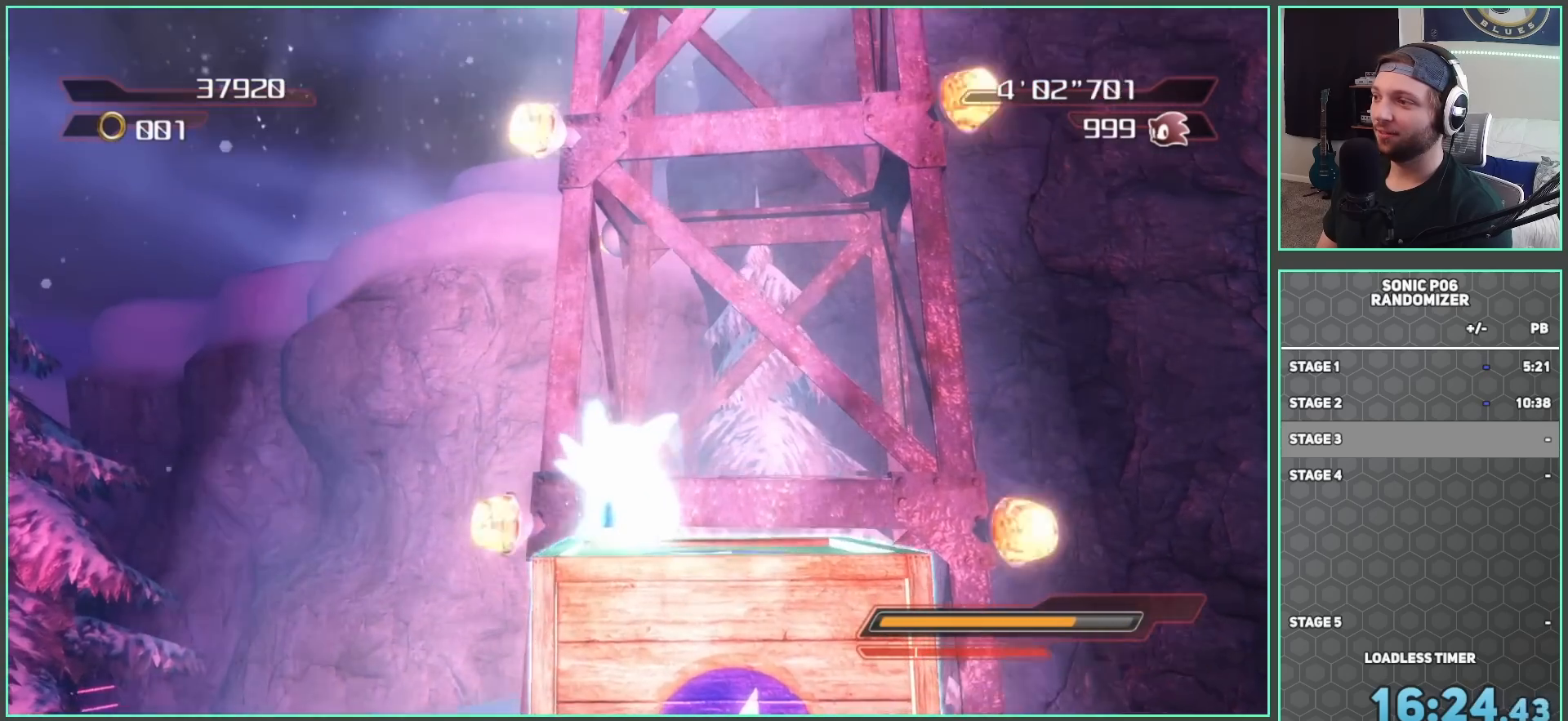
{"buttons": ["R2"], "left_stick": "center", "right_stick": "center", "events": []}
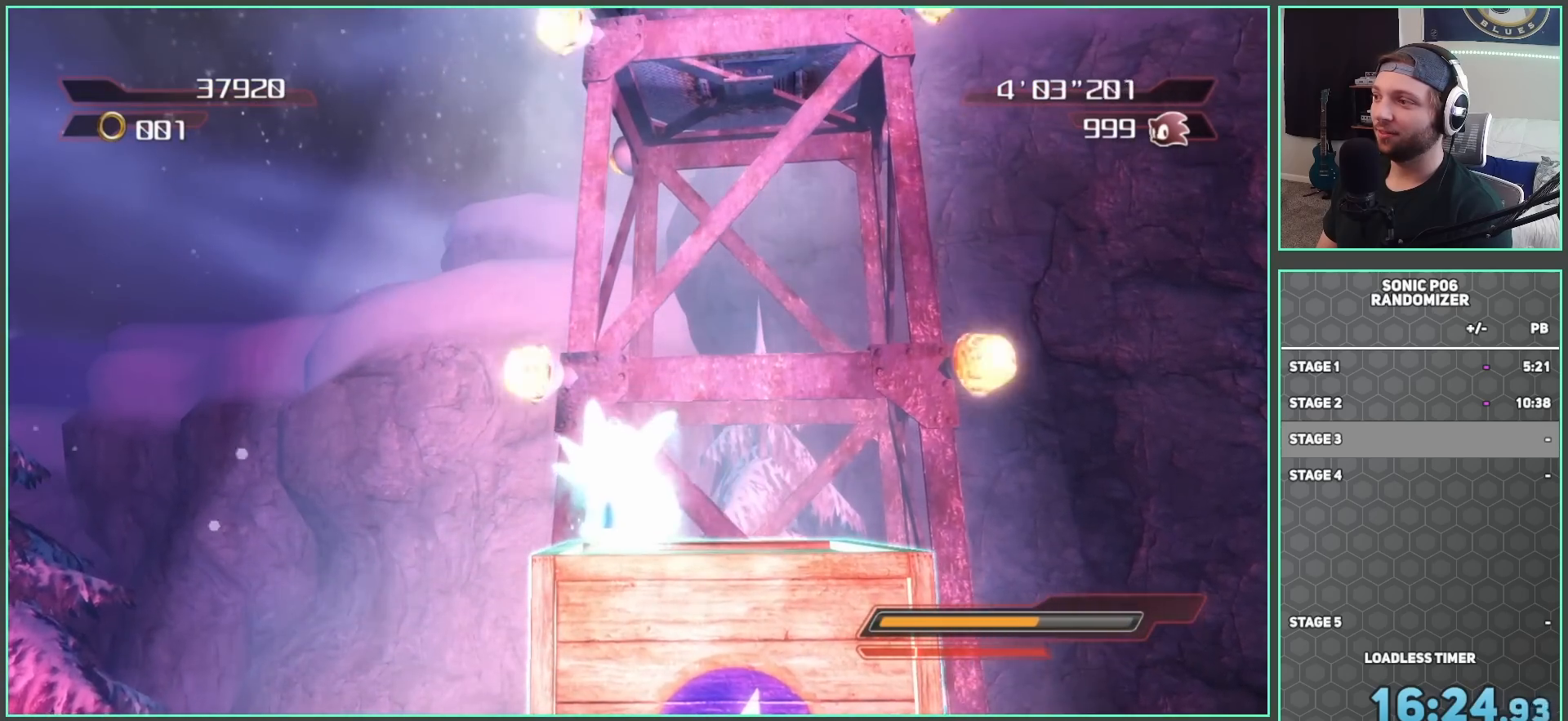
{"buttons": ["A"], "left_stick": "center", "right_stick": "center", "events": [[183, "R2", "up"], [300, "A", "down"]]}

- - -

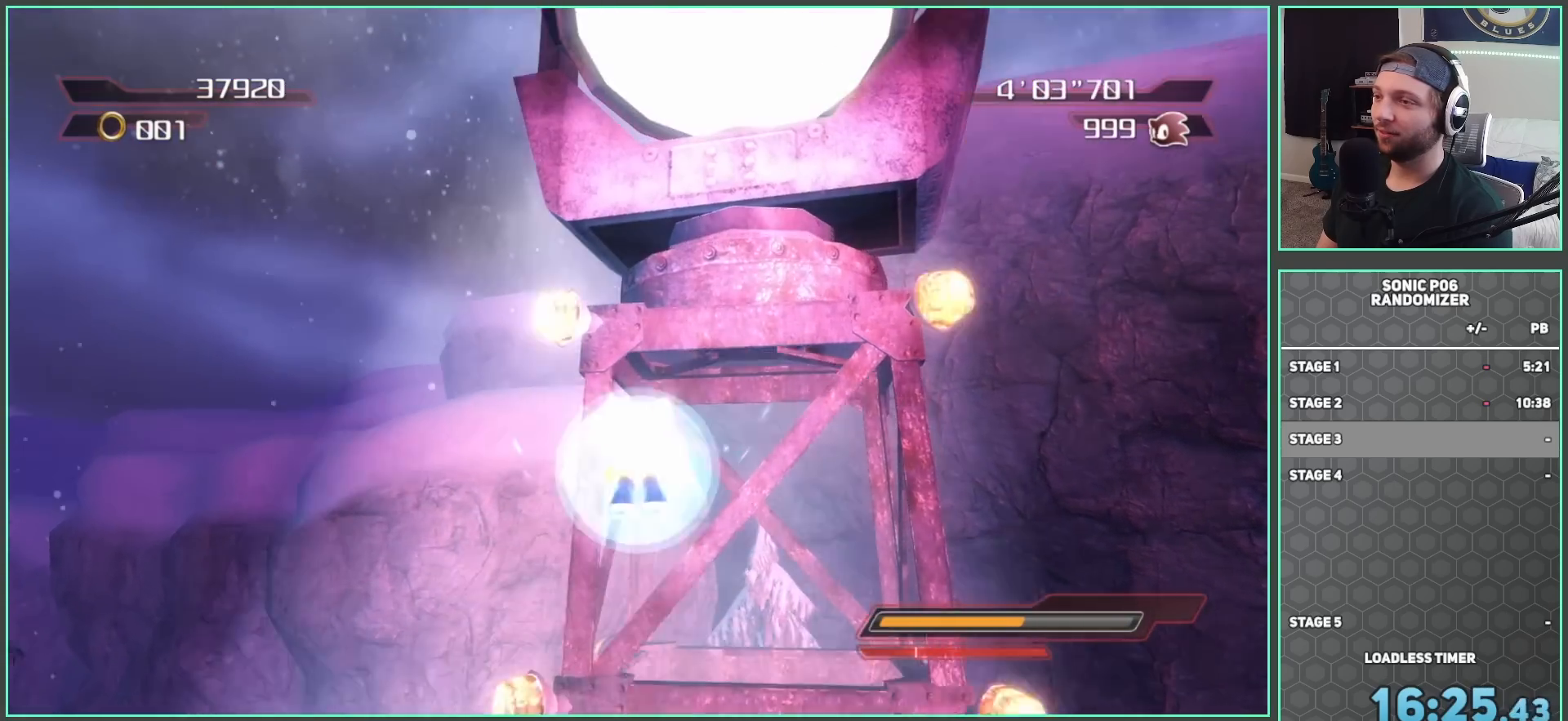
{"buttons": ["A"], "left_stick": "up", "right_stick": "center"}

- - -

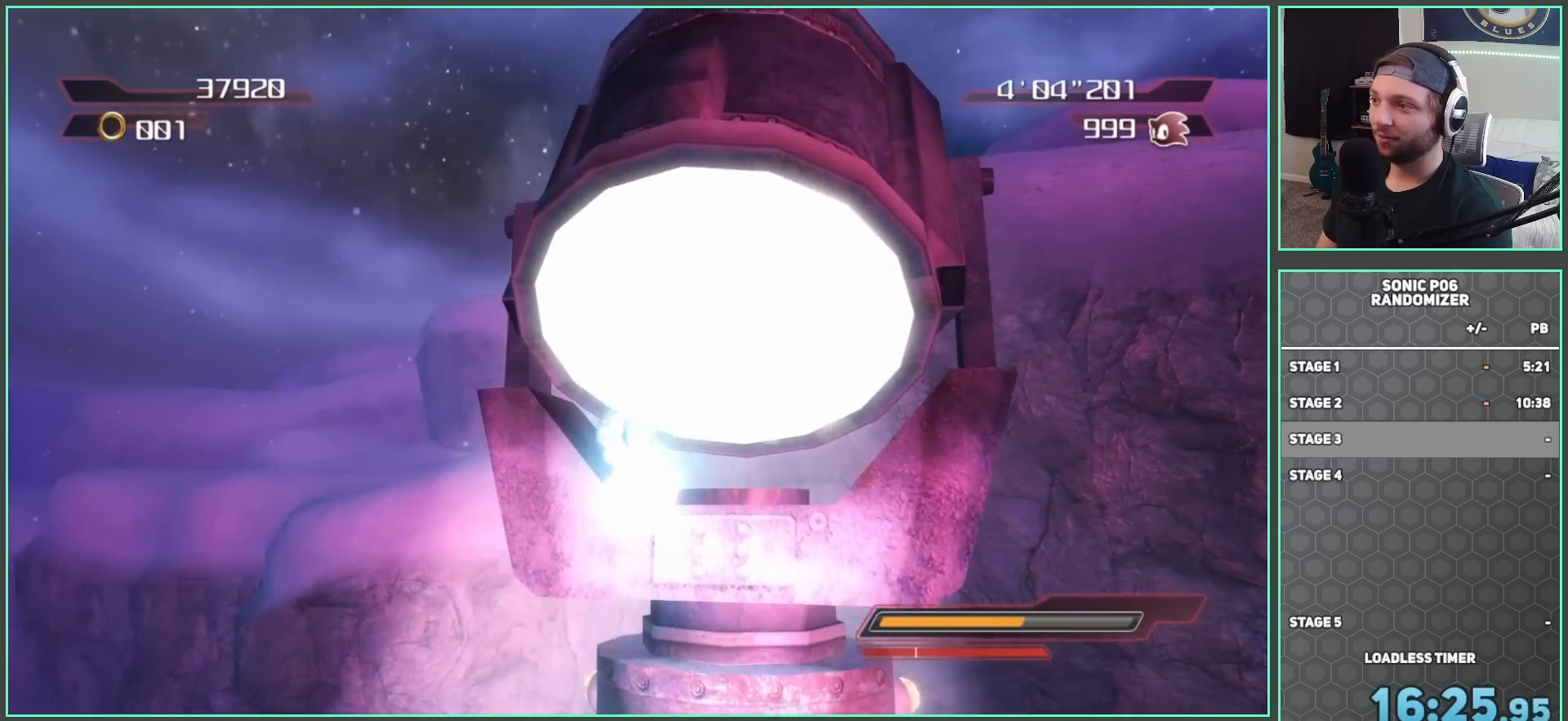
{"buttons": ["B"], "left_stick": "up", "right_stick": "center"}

- - -

◆ EXERCISE GOAL ◆
Where in the listing does the string "events" appear? Copy every line that has it.

◆ TASK SOLUTION ◆
{"buttons": ["R2"], "left_stick": "center", "right_stick": "center", "events": []}
{"buttons": ["A"], "left_stick": "center", "right_stick": "center", "events": [[183, "R2", "up"], [300, "A", "down"]]}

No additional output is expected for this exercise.